(Records contained in a dataset)

====

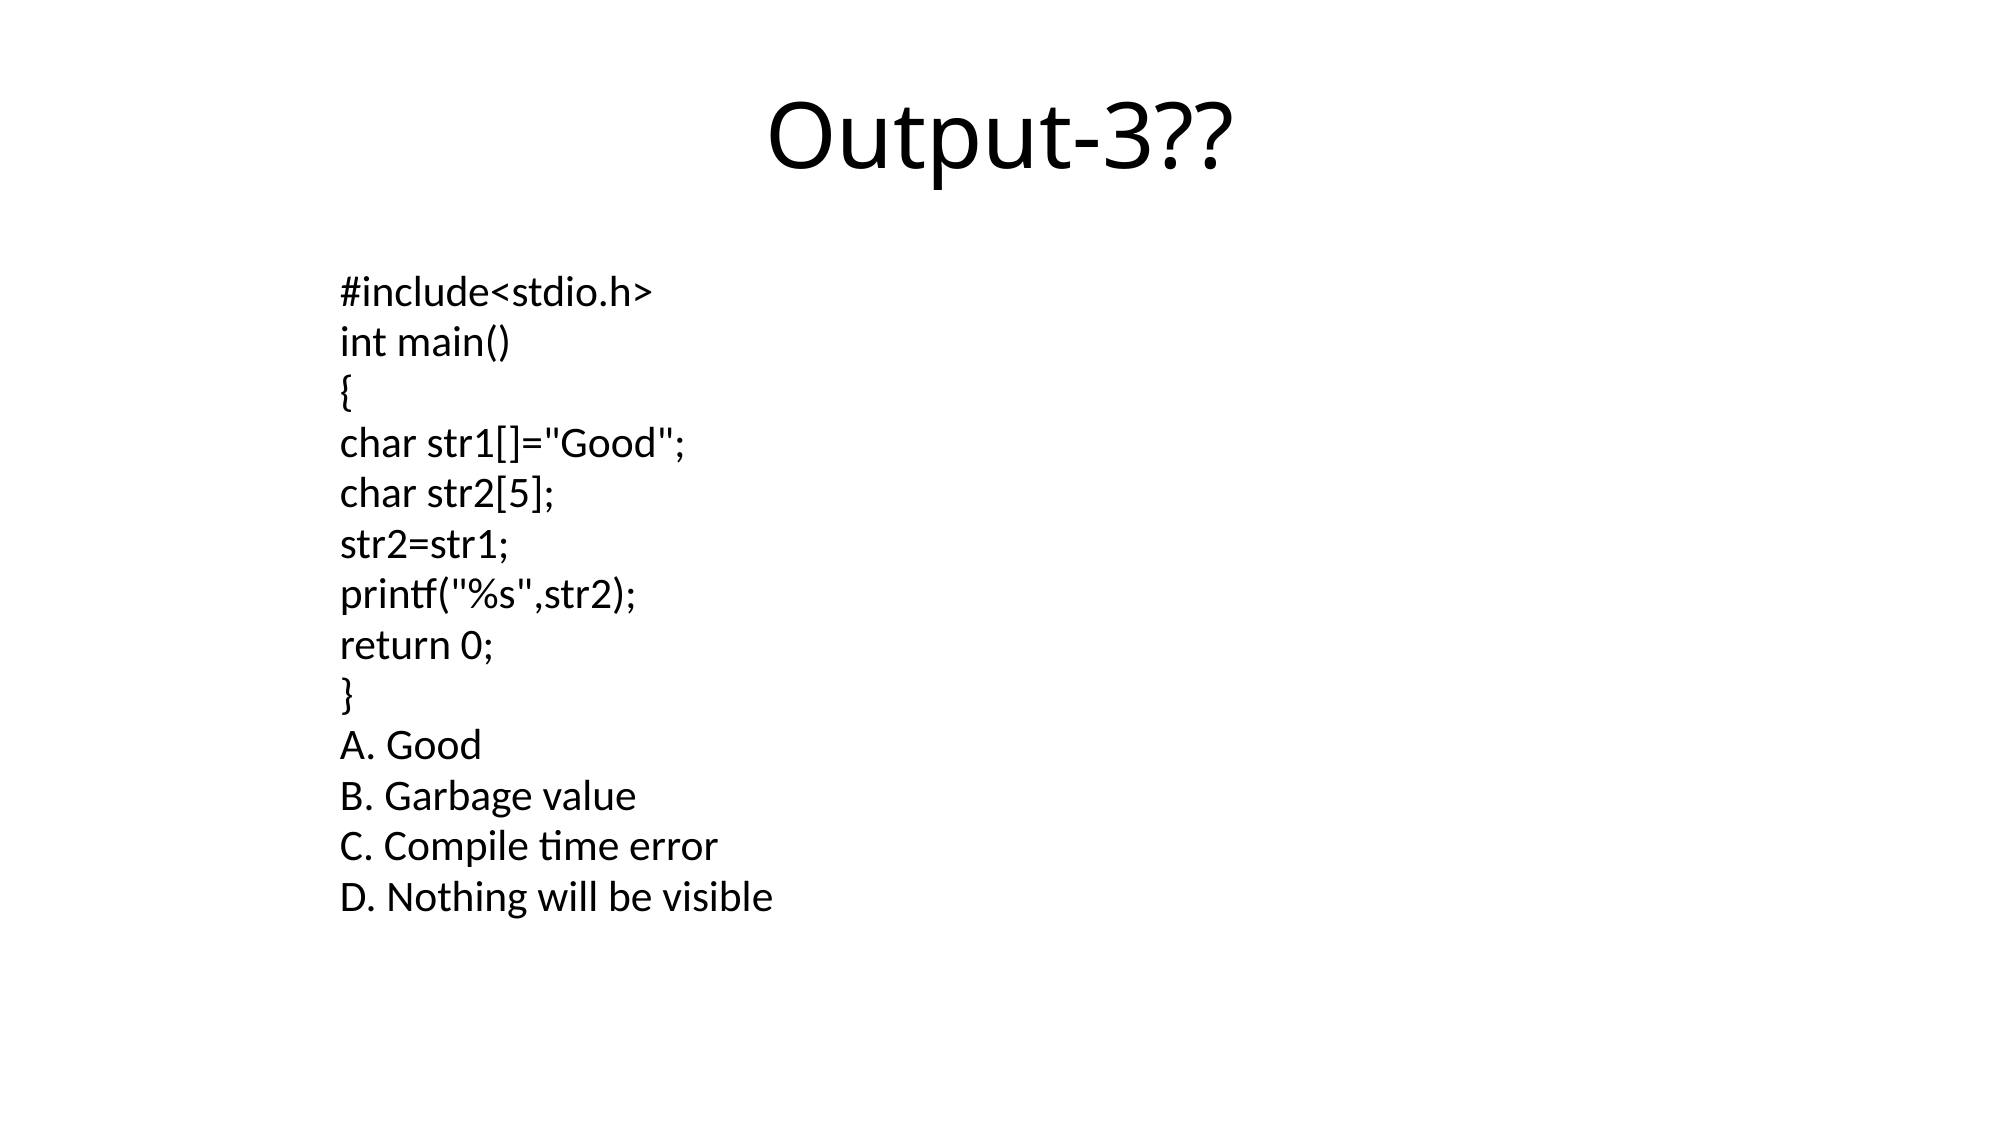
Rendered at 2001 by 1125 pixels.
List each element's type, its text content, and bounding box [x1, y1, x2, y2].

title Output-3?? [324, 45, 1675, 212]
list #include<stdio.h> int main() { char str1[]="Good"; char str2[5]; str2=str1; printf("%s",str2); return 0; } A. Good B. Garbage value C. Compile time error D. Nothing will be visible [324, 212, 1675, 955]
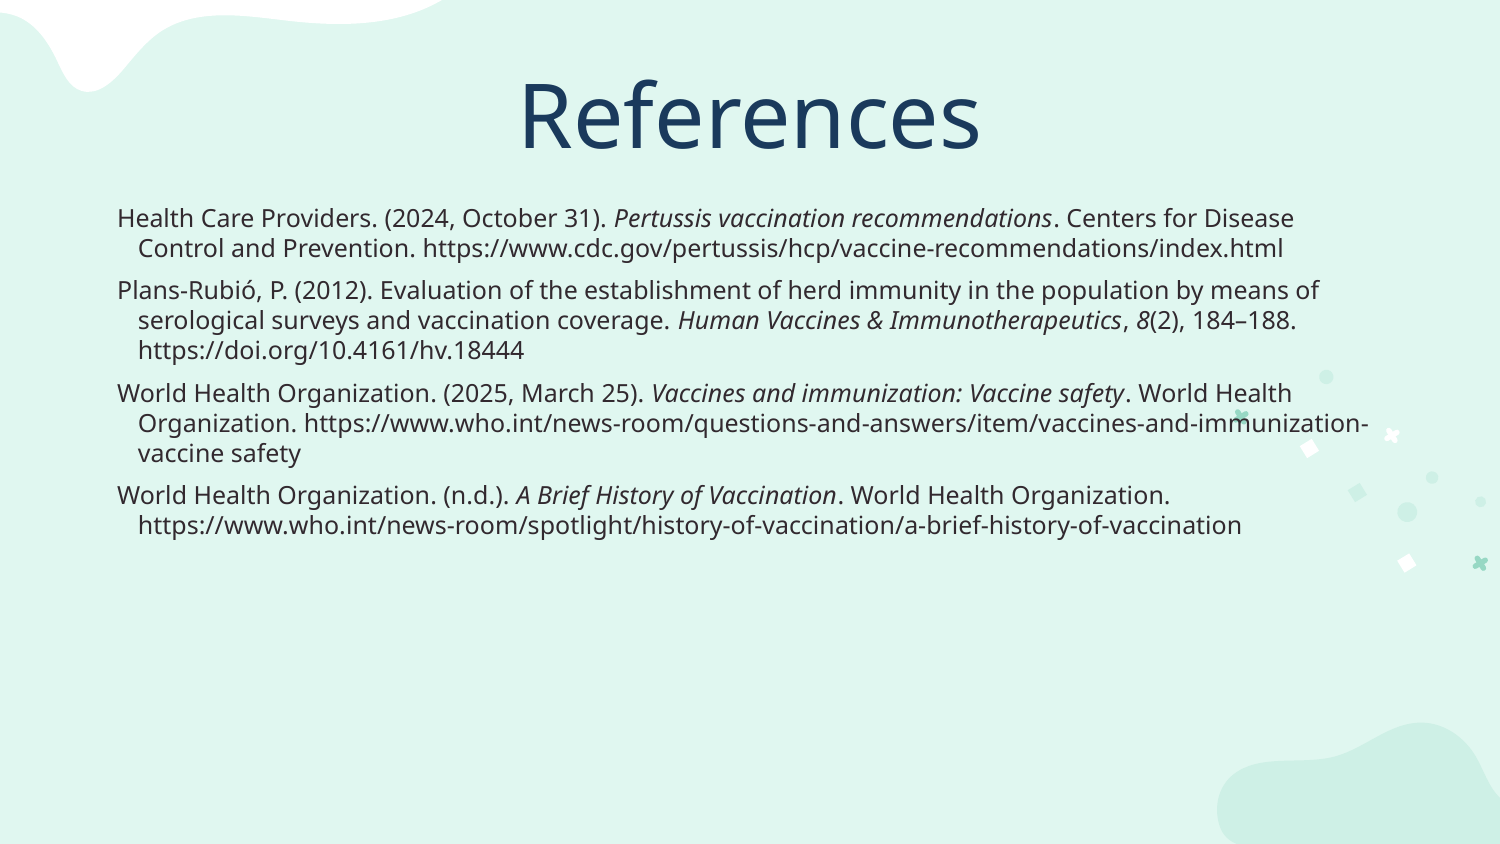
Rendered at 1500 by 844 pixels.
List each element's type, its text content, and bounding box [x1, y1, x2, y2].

====

- [Task item]
Copy out the entries above in full and exactly, skipping every picture.

- [Task answer]
Rendered at 2001 by 1125 pixels.
List each element's type, its text content, and bounding box [x1, y1, x2, y2].

title Output-3?? [324, 45, 1675, 212]
list #include<stdio.h> int main() { char str1[]="Good"; char str2[5]; str2=str1; printf("%s",str2); return 0; } A. Good B. Garbage value C. Compile time error D. Nothing will be visible [324, 212, 1675, 955]
Rendered at 1500 by 844 pixels.
List each element's type, its text content, and bounding box [x1, y1, x2, y2].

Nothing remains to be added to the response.